Start of DATASET CONTENT

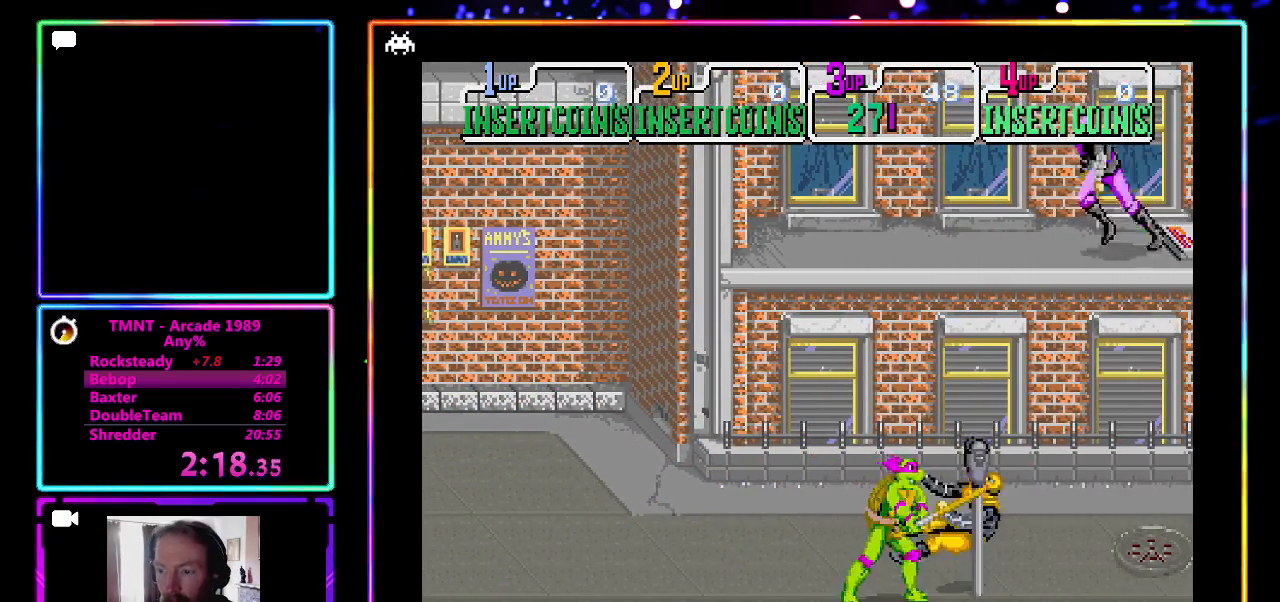
{"buttons": [], "left_stick": "up-right", "events": [[67, "CROSS", "up"], [383, "left_stick", "up-right"]]}
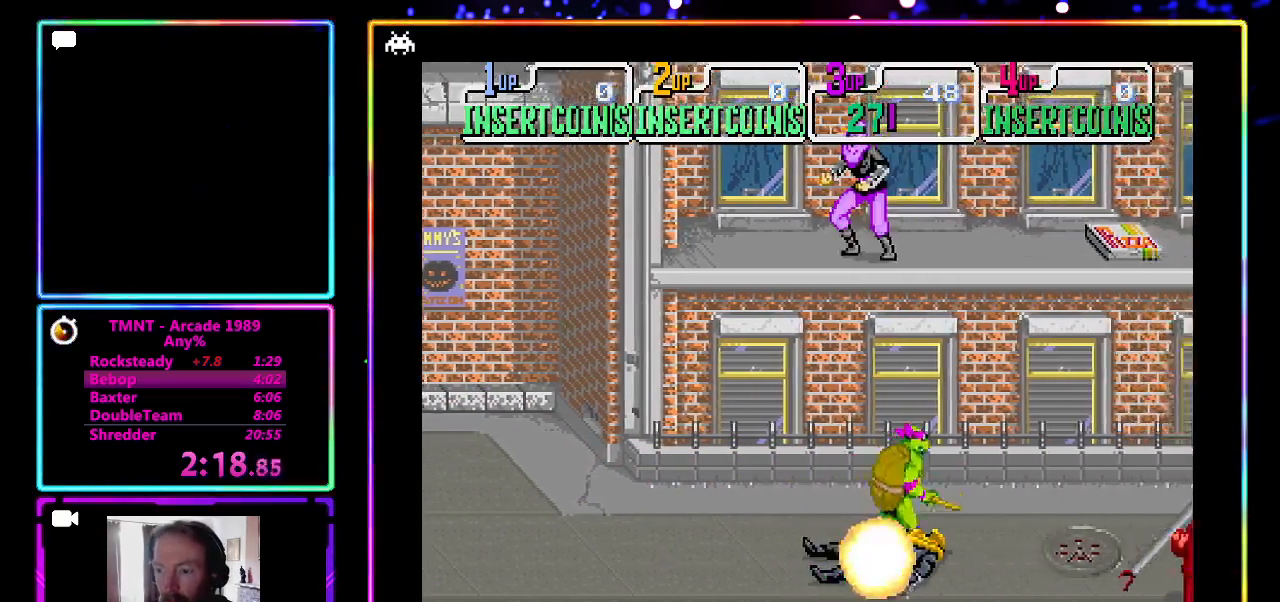
{"buttons": [], "left_stick": "right", "events": [[400, "left_stick", "right"]]}
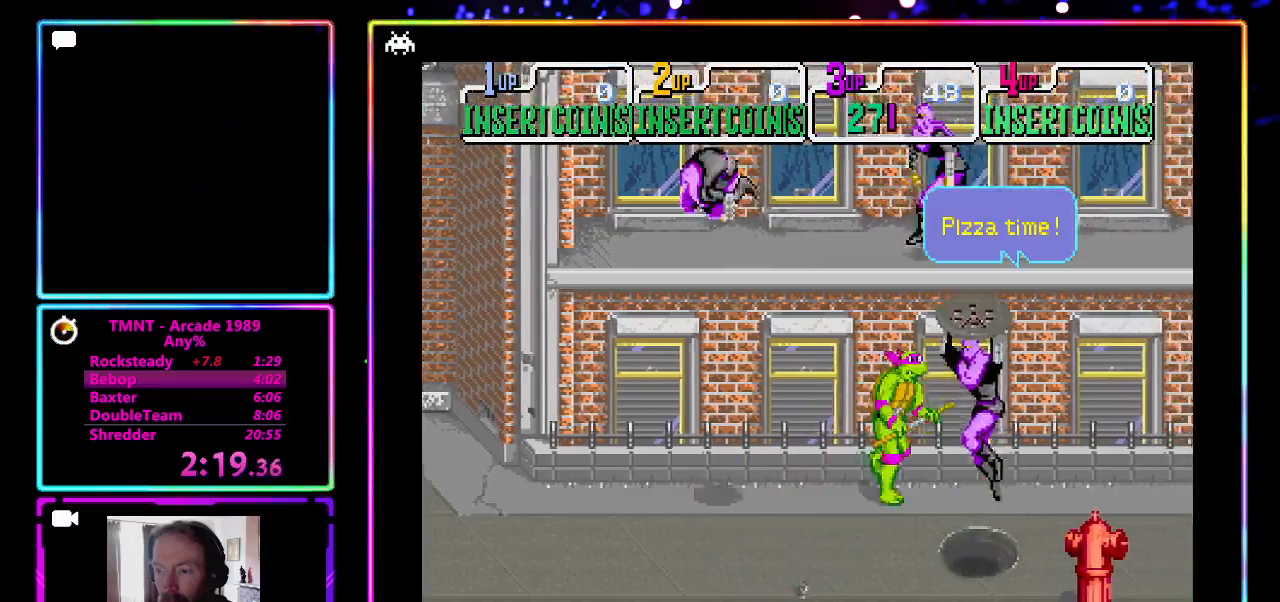
{"buttons": [], "left_stick": "right", "events": []}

End of DATASET CONTENT

» WORK REQUIRED:
Go through the material and set it down again exactly, but without any pictures.

» SOLUTION TO THE PROBLEM:
{"buttons": [], "left_stick": "up-right", "events": [[67, "CROSS", "up"], [383, "left_stick", "up-right"]]}
{"buttons": [], "left_stick": "right", "events": [[400, "left_stick", "right"]]}
{"buttons": [], "left_stick": "right", "events": []}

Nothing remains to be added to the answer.